Task description> In the online data sort section, how old must requested data be for the program to pull it from the NWIS address?

Extract to read>
^^^^
6e. Function Online Data Sort

Function Inputs: N/A

MadisonOnlineDate, YellowstoneOnlineDate, and FireholdOnlineDate are variables that are assigned outside of the function. Theses variables define when these sites switch from offline to online data. If the user-input start date is greater than the sites assigned OnlineDate, then the OnlineDataSort Function will be implemented.

NWIS and water data:

The National Water Information System is the online data base used to download requested discharge and specific conductance data older than 120 days old, “https://nwis.waterdata.usgs.gov/”. If the data is not greater than 120 days, than the program will use https://waterdata.usgs.gov/..... The only difference between these two URLs is simply the prefix of nwis for data older than 120 days. The Madison, Yellowstone, and Firehole are the only three sites currently on this site will both discharge and SC, and thus are the only “live” sites.

Once the program knows what database to pull the data from it begins creating a custom URL used to fetch the data. Creating this URL involves using variables assigned earlier in the program (see section 6c. URL Assignments). Once the URL is created it is run by a [getURL()] function, and the data is now in the program. Note that the data may take a while to download based on the amount of data that is requested. A day of data should only take several seconds and if the wait is longer the waterdata/NWIS site may be down or there may be a problem with the connection.

The only difference between the SC and Discharge downloads is the variable “cb”. Discharge is downloaded and then SC. Now the program has the data but needs to format it in order to efficiently work with it. The formatting used is below

  1. Parse data out by assigned variable, SiteCheck
  2. Remove extra row from top, [Discharge<-newdata[-c(1),,drop=F]]
  3. Rename either Discharge or SC
  4. If discharge, convert to numeric object and convert from CFS to l/min
  5. Put data with date time column into a data frame and convert date time to POSIXct for padding (see below).
^^^^
Listed records>
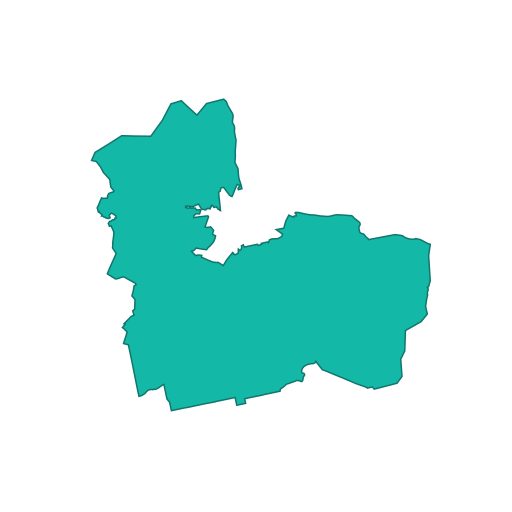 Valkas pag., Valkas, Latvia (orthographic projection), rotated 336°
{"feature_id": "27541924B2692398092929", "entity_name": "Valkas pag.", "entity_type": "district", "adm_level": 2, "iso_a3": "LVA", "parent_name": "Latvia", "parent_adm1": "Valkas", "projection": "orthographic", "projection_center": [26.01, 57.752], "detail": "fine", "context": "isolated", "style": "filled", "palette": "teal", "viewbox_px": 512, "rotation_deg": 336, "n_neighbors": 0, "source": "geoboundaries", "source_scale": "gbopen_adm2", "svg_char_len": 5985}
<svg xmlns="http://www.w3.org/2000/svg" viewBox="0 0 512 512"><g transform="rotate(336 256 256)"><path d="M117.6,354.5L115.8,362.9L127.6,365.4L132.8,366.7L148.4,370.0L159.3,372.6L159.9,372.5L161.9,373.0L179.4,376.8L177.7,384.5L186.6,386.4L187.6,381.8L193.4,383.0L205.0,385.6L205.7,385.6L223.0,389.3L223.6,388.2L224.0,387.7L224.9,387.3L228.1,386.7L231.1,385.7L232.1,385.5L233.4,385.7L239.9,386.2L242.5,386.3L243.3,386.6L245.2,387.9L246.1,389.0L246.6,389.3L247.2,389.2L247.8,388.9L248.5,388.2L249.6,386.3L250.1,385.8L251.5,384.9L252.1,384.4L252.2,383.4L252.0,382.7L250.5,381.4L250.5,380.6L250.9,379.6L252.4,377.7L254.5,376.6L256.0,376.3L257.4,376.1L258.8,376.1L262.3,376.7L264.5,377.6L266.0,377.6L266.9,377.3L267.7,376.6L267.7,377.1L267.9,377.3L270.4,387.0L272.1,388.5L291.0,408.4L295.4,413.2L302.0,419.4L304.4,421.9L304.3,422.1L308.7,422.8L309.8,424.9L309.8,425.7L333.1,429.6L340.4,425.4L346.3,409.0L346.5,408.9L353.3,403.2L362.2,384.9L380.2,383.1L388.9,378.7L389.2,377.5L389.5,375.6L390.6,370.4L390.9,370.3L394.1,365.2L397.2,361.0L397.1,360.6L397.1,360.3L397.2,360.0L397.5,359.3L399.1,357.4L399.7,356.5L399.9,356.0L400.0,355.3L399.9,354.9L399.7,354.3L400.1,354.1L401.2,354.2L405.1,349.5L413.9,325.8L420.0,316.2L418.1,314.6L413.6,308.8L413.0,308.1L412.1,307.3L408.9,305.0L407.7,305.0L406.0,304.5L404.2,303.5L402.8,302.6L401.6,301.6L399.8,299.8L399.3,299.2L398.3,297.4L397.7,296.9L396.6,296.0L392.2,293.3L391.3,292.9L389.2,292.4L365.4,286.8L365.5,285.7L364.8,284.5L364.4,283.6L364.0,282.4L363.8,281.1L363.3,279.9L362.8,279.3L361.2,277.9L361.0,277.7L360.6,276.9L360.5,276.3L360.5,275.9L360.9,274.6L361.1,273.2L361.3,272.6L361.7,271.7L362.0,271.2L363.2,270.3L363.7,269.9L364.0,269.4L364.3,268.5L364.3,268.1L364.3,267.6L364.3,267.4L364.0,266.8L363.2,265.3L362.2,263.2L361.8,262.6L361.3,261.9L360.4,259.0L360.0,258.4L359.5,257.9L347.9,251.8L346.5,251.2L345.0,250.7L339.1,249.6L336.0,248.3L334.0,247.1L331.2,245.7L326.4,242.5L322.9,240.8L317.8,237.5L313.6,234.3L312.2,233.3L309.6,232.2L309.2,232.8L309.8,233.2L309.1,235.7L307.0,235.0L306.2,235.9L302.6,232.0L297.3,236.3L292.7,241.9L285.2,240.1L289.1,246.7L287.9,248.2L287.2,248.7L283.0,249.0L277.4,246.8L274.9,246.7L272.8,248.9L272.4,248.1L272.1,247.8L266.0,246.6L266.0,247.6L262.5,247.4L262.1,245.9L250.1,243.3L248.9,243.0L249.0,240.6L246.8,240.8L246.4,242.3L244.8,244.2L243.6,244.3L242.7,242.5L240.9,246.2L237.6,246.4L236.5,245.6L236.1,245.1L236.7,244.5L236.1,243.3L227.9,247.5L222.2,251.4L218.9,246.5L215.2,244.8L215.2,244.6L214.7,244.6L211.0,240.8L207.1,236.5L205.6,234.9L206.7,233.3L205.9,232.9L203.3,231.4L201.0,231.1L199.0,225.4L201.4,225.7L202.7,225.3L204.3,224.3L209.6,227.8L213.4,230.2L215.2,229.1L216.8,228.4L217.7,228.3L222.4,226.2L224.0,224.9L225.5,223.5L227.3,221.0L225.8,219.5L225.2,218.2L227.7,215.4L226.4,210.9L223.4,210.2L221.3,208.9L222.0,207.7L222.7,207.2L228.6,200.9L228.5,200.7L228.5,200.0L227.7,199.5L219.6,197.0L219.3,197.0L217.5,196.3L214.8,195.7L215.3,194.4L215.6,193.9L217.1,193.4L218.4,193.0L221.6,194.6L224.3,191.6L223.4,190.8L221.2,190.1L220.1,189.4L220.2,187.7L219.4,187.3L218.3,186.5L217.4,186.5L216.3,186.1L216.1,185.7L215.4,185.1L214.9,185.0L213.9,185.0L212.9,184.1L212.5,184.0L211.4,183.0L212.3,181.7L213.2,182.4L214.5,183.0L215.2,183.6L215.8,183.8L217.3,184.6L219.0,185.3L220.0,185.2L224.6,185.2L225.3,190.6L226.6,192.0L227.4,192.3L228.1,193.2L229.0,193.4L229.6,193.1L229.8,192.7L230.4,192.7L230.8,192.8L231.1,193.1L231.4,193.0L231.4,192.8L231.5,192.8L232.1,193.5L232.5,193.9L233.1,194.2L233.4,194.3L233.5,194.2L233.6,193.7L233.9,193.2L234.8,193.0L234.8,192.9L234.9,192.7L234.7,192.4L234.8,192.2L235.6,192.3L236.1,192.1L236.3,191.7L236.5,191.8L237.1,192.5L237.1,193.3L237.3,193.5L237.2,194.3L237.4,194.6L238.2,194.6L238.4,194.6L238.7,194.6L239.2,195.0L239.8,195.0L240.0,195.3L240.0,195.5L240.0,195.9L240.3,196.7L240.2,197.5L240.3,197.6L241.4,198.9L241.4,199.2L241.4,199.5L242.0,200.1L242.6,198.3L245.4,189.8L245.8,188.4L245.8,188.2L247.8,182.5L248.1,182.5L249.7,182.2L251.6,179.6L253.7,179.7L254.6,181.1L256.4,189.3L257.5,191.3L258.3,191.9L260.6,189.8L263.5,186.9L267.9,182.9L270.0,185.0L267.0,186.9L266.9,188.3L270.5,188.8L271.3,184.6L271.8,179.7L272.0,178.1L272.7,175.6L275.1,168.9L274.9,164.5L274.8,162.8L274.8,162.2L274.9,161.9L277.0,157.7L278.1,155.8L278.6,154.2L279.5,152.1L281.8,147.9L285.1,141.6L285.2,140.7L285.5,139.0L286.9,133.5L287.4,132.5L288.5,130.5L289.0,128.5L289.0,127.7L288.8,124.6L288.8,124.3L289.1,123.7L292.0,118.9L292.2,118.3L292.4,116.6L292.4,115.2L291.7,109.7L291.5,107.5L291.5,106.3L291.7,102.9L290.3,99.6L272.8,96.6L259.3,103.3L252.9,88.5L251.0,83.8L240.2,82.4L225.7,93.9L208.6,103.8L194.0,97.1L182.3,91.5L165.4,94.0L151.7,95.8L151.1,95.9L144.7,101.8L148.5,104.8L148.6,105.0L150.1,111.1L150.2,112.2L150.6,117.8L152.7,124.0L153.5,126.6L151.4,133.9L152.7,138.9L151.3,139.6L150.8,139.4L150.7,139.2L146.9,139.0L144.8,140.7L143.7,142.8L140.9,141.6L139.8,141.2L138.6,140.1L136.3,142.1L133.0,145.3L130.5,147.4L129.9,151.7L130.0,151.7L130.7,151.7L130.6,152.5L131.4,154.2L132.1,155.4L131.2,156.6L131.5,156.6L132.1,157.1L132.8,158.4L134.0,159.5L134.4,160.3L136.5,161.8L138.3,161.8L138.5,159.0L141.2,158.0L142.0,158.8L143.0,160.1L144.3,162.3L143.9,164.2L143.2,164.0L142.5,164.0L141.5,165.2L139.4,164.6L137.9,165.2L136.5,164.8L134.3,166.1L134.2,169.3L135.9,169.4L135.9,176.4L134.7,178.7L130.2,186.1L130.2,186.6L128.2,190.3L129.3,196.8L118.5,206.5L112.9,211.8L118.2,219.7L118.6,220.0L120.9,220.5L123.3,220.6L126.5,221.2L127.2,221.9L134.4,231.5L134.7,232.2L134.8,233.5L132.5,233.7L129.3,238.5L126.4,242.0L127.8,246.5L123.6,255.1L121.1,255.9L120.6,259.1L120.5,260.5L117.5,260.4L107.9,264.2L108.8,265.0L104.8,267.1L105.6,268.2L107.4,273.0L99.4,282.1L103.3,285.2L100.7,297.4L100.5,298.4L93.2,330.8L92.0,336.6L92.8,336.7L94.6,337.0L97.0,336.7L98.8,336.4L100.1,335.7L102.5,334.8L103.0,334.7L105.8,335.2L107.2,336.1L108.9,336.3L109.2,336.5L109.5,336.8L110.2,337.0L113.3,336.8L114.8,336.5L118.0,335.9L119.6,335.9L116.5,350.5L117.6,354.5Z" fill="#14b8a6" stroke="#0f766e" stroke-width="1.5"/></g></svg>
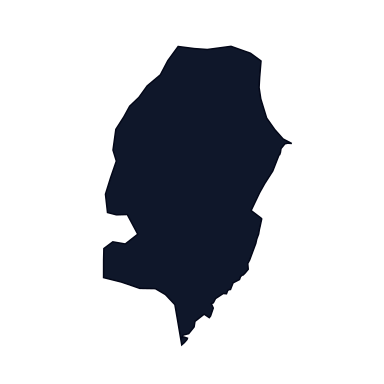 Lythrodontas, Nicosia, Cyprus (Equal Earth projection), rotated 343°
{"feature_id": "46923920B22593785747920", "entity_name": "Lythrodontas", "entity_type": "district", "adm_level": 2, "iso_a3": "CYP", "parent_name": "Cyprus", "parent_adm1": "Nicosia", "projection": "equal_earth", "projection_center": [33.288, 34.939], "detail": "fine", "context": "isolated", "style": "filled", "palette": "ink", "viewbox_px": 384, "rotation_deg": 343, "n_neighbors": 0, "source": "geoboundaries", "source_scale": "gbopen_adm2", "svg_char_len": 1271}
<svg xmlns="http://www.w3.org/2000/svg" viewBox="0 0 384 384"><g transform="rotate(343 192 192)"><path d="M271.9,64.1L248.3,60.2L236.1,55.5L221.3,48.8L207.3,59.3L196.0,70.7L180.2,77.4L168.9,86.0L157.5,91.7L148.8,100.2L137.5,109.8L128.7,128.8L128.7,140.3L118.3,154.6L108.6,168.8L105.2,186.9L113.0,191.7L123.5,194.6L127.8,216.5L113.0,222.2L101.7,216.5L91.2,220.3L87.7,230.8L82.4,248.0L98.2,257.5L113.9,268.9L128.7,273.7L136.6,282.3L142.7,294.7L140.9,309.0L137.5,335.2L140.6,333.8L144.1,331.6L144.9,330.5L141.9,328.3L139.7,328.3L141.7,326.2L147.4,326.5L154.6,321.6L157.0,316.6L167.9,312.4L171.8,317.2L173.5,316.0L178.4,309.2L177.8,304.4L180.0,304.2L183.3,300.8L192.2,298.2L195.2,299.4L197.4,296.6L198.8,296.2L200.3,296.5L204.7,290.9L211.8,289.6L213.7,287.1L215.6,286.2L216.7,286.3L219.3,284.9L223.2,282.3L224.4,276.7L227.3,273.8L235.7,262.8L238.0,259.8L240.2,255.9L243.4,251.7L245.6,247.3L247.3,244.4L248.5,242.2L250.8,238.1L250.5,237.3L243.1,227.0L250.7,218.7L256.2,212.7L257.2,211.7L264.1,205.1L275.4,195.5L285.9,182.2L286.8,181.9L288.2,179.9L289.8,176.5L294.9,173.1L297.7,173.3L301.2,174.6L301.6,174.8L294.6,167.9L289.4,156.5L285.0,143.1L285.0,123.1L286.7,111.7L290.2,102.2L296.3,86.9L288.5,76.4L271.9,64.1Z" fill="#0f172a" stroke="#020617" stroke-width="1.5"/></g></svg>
^^^^
Result for this exercise> Older than 120 days.